Дома тут тесно жались друг к дружке, серые и одинаковые как мыши. Стены взлетали на три этажа, сходились где-то вверху. Солнце лишь изредка проникало сквозь узкие щели в плотно сдвинутых крышах, ощупывало лучами мостовую и сырые канавы. Впрочем, обилие цветастых вывесок несколько сглаживало впечатление. «Фарфор Юлия», «Лучшее оружие от Харальда», «Ткани и платья», трактир «На берегу Монры»… Глаза буквально разбегались.

Пара прохожих-вельмож, несколько ремесленников — вот и все, кто встретился на пути. Я постарался обогнуть встречных по широкой дуге, устремился вперед. На ближайшем перекрестке случайно заметил табличку «Торговая улица», через секунду увидел другую с надписью «Горшечная». В памяти смутным эхом прошелестели слова барона ван Гордера, взгляд отыскал скромную вывеску с изображением ножниц и потертой надписью «Портной»…

«Очередная глупость, Эскер, — мысленно проворчал я. — Шел бы лучше домой, отоспался и зализал раны…»

«Да, глупость, — возник в голове другой голос. — Но просто убедишься и успокоишься…»

Сомнения еще бередили разум, но ноги понесли к крыльцу, а ладонь потянулась к изящной ручке. Переливчато зазвенел колокольчик, в ноздри ударил слитный запах пыли и ткани, терпких травок, коими обычно отгоняют вездесущую моль. И еще чего-то удивительно знакомого из прошлой жизни, которая была наполнена светом и юношескими радостями…

Смущенно помявшись на пороге, я всмотрелся в скучный полумрак небольшого торгового зала. Пусто и тихо, вокруг множество грубоватых манекенов с самыми модными и красивыми одеяниями, у стены длинная перекладина со множеством вешалок. С другой стороны несколько отшлифованных до блеска медных пластин в человеческий рост — так в Скифре делают зеркала. На изящном столике догорала свеча, коптила и раздраженно подмигивала под дуновением сквозняка.

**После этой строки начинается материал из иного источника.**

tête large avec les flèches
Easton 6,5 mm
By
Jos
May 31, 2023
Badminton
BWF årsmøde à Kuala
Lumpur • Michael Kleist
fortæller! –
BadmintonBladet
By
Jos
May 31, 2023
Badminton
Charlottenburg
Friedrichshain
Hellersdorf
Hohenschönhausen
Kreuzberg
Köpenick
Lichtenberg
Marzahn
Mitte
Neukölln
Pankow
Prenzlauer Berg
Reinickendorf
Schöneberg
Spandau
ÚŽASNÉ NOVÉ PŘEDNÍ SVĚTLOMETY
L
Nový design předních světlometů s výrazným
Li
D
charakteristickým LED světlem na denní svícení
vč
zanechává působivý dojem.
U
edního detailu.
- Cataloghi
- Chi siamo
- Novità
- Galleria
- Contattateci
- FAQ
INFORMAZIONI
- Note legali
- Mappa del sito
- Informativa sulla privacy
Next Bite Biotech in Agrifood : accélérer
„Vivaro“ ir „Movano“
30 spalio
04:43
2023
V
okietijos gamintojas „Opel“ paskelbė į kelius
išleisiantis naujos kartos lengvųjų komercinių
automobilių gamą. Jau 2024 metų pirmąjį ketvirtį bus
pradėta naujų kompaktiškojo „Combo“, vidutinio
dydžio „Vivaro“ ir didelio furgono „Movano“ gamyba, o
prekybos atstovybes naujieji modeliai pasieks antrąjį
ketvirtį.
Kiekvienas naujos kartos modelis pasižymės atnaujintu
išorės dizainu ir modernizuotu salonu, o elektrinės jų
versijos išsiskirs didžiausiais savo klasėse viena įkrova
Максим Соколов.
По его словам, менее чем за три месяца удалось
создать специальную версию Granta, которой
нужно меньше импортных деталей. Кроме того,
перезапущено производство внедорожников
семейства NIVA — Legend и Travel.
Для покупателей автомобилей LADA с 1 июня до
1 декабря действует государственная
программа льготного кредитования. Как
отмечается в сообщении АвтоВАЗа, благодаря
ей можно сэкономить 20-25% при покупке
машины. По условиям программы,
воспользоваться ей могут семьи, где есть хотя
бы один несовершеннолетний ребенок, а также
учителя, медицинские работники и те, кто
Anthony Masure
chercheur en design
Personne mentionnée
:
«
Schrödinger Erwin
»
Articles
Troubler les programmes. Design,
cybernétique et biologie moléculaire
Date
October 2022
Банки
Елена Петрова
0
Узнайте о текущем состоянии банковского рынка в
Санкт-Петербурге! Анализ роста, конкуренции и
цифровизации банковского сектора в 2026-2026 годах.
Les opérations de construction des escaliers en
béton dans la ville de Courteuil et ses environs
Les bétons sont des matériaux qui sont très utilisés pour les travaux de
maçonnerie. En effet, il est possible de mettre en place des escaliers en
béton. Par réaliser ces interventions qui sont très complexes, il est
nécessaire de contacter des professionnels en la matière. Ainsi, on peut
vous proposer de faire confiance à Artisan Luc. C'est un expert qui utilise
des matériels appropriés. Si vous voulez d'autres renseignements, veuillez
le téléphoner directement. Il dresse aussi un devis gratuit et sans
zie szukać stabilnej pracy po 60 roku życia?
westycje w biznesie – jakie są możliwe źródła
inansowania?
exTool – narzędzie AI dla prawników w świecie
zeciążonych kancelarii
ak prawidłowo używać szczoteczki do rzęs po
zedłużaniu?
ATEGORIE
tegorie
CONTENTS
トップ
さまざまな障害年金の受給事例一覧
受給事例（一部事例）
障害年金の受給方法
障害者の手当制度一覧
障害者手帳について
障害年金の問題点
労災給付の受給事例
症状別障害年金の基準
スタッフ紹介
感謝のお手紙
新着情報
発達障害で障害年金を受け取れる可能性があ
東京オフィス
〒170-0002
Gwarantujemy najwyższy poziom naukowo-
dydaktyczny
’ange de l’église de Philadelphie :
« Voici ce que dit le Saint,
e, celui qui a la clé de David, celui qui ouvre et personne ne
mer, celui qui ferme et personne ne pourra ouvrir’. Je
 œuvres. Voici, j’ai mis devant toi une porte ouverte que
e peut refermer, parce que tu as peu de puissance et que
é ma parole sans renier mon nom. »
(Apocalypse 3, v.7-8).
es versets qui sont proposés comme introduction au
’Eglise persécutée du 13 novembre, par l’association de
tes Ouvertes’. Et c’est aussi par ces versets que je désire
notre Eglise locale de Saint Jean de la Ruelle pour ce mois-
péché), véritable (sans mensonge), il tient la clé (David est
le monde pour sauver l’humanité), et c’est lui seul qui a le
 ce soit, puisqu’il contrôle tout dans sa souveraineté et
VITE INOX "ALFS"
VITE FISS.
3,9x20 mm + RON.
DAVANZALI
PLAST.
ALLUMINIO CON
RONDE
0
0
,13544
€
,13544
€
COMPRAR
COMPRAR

Ни души, понял я. Но почему-то не ушел, а сделал шаг вперед и прикрыл за собой дверь, принялся рассматривать наряды. У дальней стены обнаружилась еще одна дверь — ход в мастерскую, а может, и в подсобные помещения. Обычно такие заведения сочетают в себе и квартиру, и лавку, и мастерскую со складом. Арендовать отдельные помещения слишком дорого, потому торговцы выкручиваются как могут. Видно, хозяин небогат, но, судя по наличию шелков, бархата и атласа в костюмах, преимущественно работает для знати. Не для королей и герцогов, конечно, но для людей более-менее обеспеченных и испытывающих необходимость в хорошей одежде для приемов и официальных торжеств.

Покрутившись на месте, я с несказанным облегчением направился к выходу. Но уловил быстрый стук каблуков и скрип двери, оглянулся. Из подсобного помещения торопливо вышла маленькая миловидная женщина. Хрупкая, средних лет, но свежая, как апрельское утро, и удивительно красивая. Нежное личико в обрамлении темных шелковистых локонов, глаза огромные и лучистые, изумительного цвета весенней листвы.